[[ Passage open ]]

One major caveat: PIA explicitly disables port forwarding on all United States server locations. Due to the aggressive copyright enforcement environment and the DMCA, PIA restricts the feature to international nodes. If you live in the US and want to torrent with port forwarding, you must connect to a server in Canada, Mexico, or Europe.
Private Internet Access: Security & Privacy

In the commercial VPN industry, marketing departments have weaponized the term “military-grade encryption” to the point of absurdity. Every provider, from the most expensive premium tier to the shadiest free application on the Play Store, claims to offer impenetrable security and total anonymity. As a cybersecurity editor, I do not care about marketing copy. I care about cryptographic implementation, verifiable client integrity, and how a company’s infrastructure holds up when federal law enforcement arrives with a court order.
Private Internet Access occupies a fascinating space in this regard. As previously established, it operates out of the United States-a jurisdiction fundamentally hostile to digital privacy. Yet PIA boasts one of the most formidable, empirically tested security postures in the consumer privacy market.
The Crucible of Court-Proven No-Logs
A “no-logs policy” written in a Terms of Service agreement is merely a promise. In the realm of digital security, promises are worthless. The only metric that matters is how a company’s server architecture responds to a legally binding federal subpoena.
When the FBI, DHS, or NSA serves a technology company with a subpoena, compliance is not optional. If the company possesses the requested data, they must surrender it-refusal results in contempt of court and potential imprisonment of executives. The only way a VPN provider can genuinely protect its users is through an architectural philosophy known as privacy by design: the deliberate engineering of systems so that identifiable data is never collected, stored, or mapped to an individual user. You cannot be compelled to surrender data that physically does not exist.
Private Internet Access is one of the extraordinarily few VPN providers that has had its privacy-by-design architecture stress-tested in federal court. And it has survived.
During sprawling, multi-agency investigations into digital black markets and cybercrime-including cases connected to figures like Ross Ulbricht (the operator of the Silk Road darknet market)-federal investigators frequently traced illicit activity back to PIA IP addresses. The Department of Justice issued subpoenas demanding the identity of the user connected to a specific IP at a specific timestamp.
In every single instance, PIA’s legal counsel responded with the exact same reality: the requested data was unavailable. Because Private Internet Access utilizes shared IP addresses-where hundreds or thousands of users simultaneously route traffic through the same server IP-and because the company explicitly does not log connection timestamps, session durations, bandwidth usage, or originating home IP addresses, there was mathematically no way to untangle the traffic and assign it to a specific billing account.

[[ Passage closed ]]
[[ Records provided open ]]

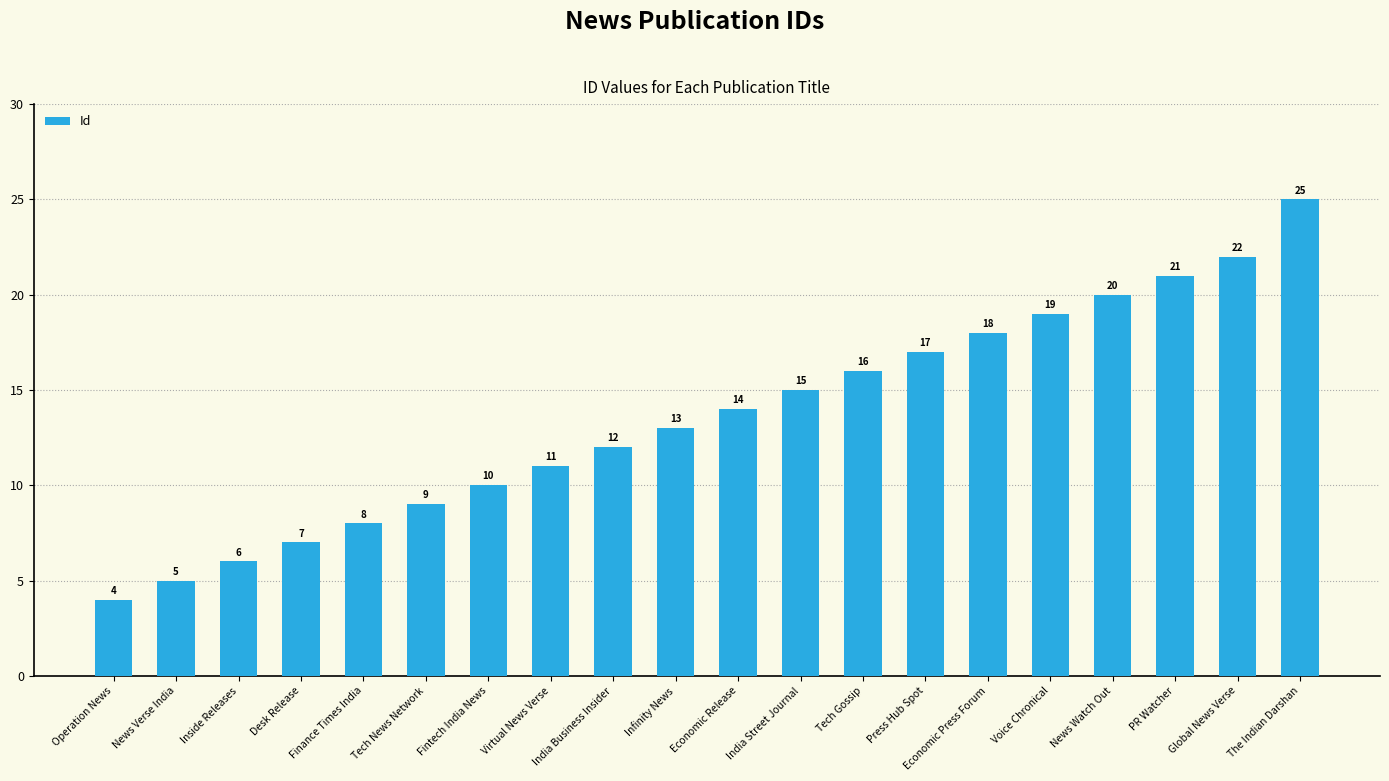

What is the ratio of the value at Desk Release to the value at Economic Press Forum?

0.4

[[ Records provided closed ]]
[[ Records provided open ]]

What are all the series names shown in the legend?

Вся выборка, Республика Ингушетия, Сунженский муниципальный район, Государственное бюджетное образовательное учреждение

[[ Records provided closed ]]

### To do
• 1. Answer these questions from the passage about Private Internet Access:
(a) On which server locations does PIA disable port forwarding?
(b) What name is given to the practice of engineering systems so that identifiable data is never collected?
(c) What kind of IP addresses does Private Internet Access use?
• 2. Reproduce word for word the part of the passage about Private Internet Access that runs from "Private Internet Access: Security" up to and including "a court order.".
The entries have no connection to the passage about Private Internet Access.

### Answers below
• 1.
(a) All United States server locations.
(b) Privacy by design.
(c) Shared IP addresses.

• 2.
Private Internet Access: Security & Privacy

In the commercial VPN industry, marketing departments have weaponized the term “military-grade encryption” to the point of absurdity. Every provider, from the most expensive premium tier to the shadiest free application on the Play Store, claims to offer impenetrable security and total anonymity. As a cybersecurity editor, I do not care about marketing copy. I care about cryptographic implementation, verifiable client integrity, and how a company’s infrastructure holds up when federal law enforcement arrives with a court order.